Pandemi öncesi ve sonrası dönem sayıları karşılaştırıldığında pandemiye rağmen okullaşma oranlarında bir artış olduğu görülmektedir. Pandemi ile birlikte başlayan uzaktan öğretim sürecinde geçen zamanlarda geçici koruma altındaki çocukların erişim sayılarına ilişkin henüz herhangi bir veri ortaya çıkmamıştır.
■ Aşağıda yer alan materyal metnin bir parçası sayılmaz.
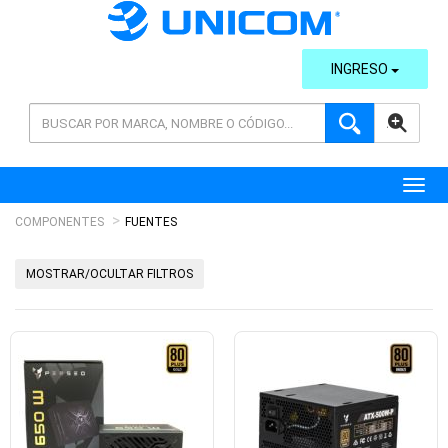
INGRESO
AVANZADA
Toggl
COMPONENTES
FUENTES
MOSTRAR/OCULTAR FILTROS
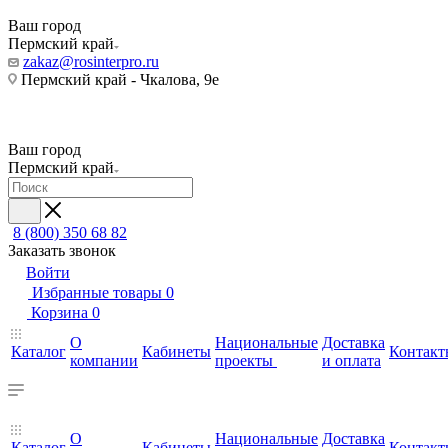
Ваш город
Пермский край
zakaz@rosinterpro.ru
Пермский край - Чкалова, 9е
Ваш город
Пермский край
8 (800) 350 68 82
Заказать звонок
Войти
Избранные товары
0
Корзина
0
О
Национальные
Доставка
Каталог
Кабинеты
Контакт
компании
проекты
и оплата
О
Национальные
Доставка
Каталог
Кабинеты
Контакт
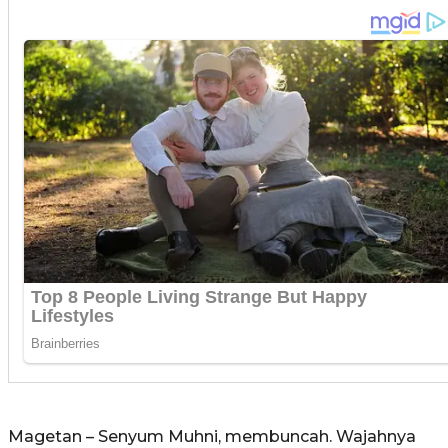
Magetan – Senyum Muhni, membuncah. Wajahnya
Ancak TC yurttaşı çocukların bile gerek internet gerekse teknolojik araç yoksunluğuna bağlı olarak yaşadıkları uzaktan öğretime erişememe sorununu, geçici koruma altındaki çocukların içinde bulundukları ekonomik zorluklara bağlı çeşitli yoksunluklar nedeniyle daha çok yaşadıkları, bu çocukların yoğun yaşadığı illerde gittikleri okullarda görev yapan öğretmenlerden alınan bilgilerden anlaşılmaktadır.
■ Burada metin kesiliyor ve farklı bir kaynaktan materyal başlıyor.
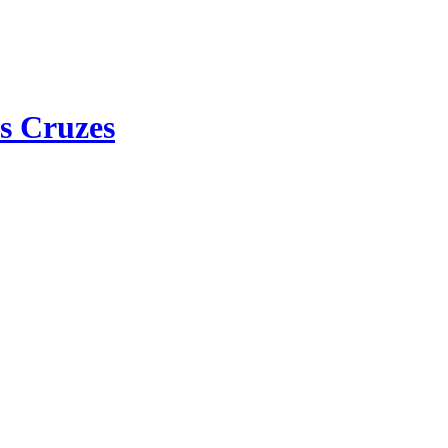
s Cruzes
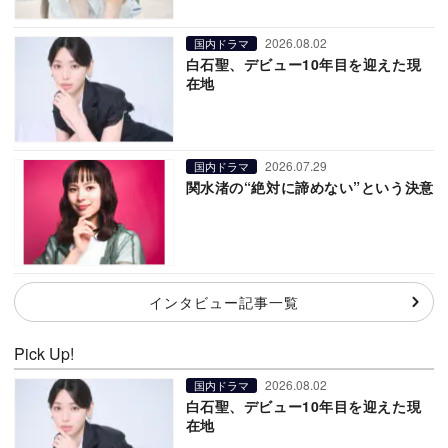
2026.08.02
国内ドラマ
白石聖、デビュー10年目を迎えた現
在地
2026.07.29
国内ドラマ
関水渚の“絶対に諦めない”という決意
インタビュー記事一覧
Pick Up!
2026.08.02
国内ドラマ
白石聖、デビュー10年目を迎えた現
在地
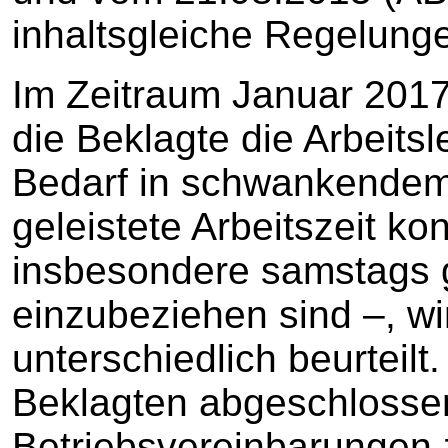
inhaltsgleiche Regelung
Im Zeitraum Januar 2017
die Beklagte die Arbeitsl
Bedarf in schwankendem
geleistete Arbeitszeit ko
insbesondere samstags 
einzubeziehen sind –, wi
unterschiedlich beurteilt
Beklagten abgeschloss
Betriebsvereinbarungen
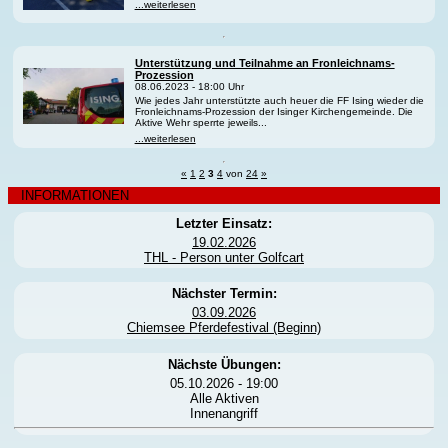
...weiterlesen
Unterstützung und Teilnahme an Fronleichnams-
Prozession
08.06.2023 - 18:00 Uhr
Wie jedes Jahr unterstützte auch heuer die FF Ising wieder die
Fronleichnams-Prozession der Isinger Kirchengemeinde. Die
Aktive Wehr sperrte jeweils...
...weiterlesen
«
1
2
3
4
von
24
»
INFORMATIONEN
Letzter Einsatz:
19.02.2026
THL - Person unter Golfcart
Nächster Termin:
03.09.2026
Chiemsee Pferdefestival (Beginn)
Nächste Übungen:
05.10.2026 - 19:00
Alle Aktiven
Innenangriff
Okula erişim sağlayan geçici koruma altındaki çocukların başta dil sorunu olmak üzere pek çok değişkenin etkilediği iletişim sorunları nedeniyle gerçek anlamda eğitim aldıklarını söylemek olanaklı değildir. Geçici koruma altındaki çocuklar, okulların yeni mağduru “ötekisi” olmuşlardır. Bu bir algı değil, yaşanan somut olaylara dayanan olgudur. Okullar kapalı olduğu için çocukların akran zorbalığı, ayrımcılığa, dışlanma ve yabancı düşmanlığına maruz kalmamış olmaları aileleri tarafından olumlu karşılanıyor olsa da okulun gelişimleri üzerine sağladığı olumlu etkilerden okuldan yoksun kalmaları başka sorunlarla karşı karşıya kalmalarına yol açacaktır.
Sonuç olarak;
Geçici koruma altındaki farklı dil, kültür ve etnik yapıdan gelen yaklaşık 775 bine yakın çocuk okullarımızda ülkemiz çocukları ile birlikte yüz yüze eğitim ve uzaktan öğretim sürecine katılmaktadır. Bu yeni durum (uzaktan öğretim) öğretmenlerin yeterli düzeyde hizmetiçi eğitim sürecinden geçmeden karşılarına çıkmış bir durumdur. O nedenle öğretmenler özellikle geçici koruma altındaki çocukların konuştuğu dili bilmemesinden kaynaklı iletişim kurmakta güçlük çekmekte, öğretim sürecine katamadıkları için çocuklara yararlı olamadıklarını düşünmakte. Uzaktan öğretim sürecine erişebilen çocuklar ise ilk defa karşılaştıkları kendi ana dilleri dışındaki bir dille dijital araçlar üzerinden sürece katılmakta zorlanmakta,uyum sorunları yaşamakta.
Geçici koruma altındaki çocukların ülkemizin yurttaşı farklı inanç ve kimlikten çocuklarla yan yana eğitim görmesi toplumsal barış ve kardeşlik adına olumlu bir tablodur. Bu tabloyu güçlendirecek başka adımları da atmak gerekmektedir.
O nedenle, resmi dili öğretirken ana dilin eğitimini/öğretimini de yapmak gerekir. Her bir çocuk çok değerlidir. Bu değerin karşılığı olarak okuma çağına gelmiş TC yurttaşı olsun ya da olmasın ülkede yaşayan bütün çocukların başta eğitim hakkına ve okula erişimleri olmak üzere dijital araçları ve internet erişimi olmayan bütün çocukların saptanarak bu araçların ücretsiz karşılanması zaman kaybetmeden sağlanmalıdır. Bu süreçte öğretmen ve idarecilere de önemli görevler düşmektedir. Bu görev, hayatın bütün alanlarında çocuklar ve büyükler arasında yaratılmaya çalışılan her türden düşmanlaştırmaya karşı sonuna kadar barışı ve kardeşliği savunmak olmalıdır.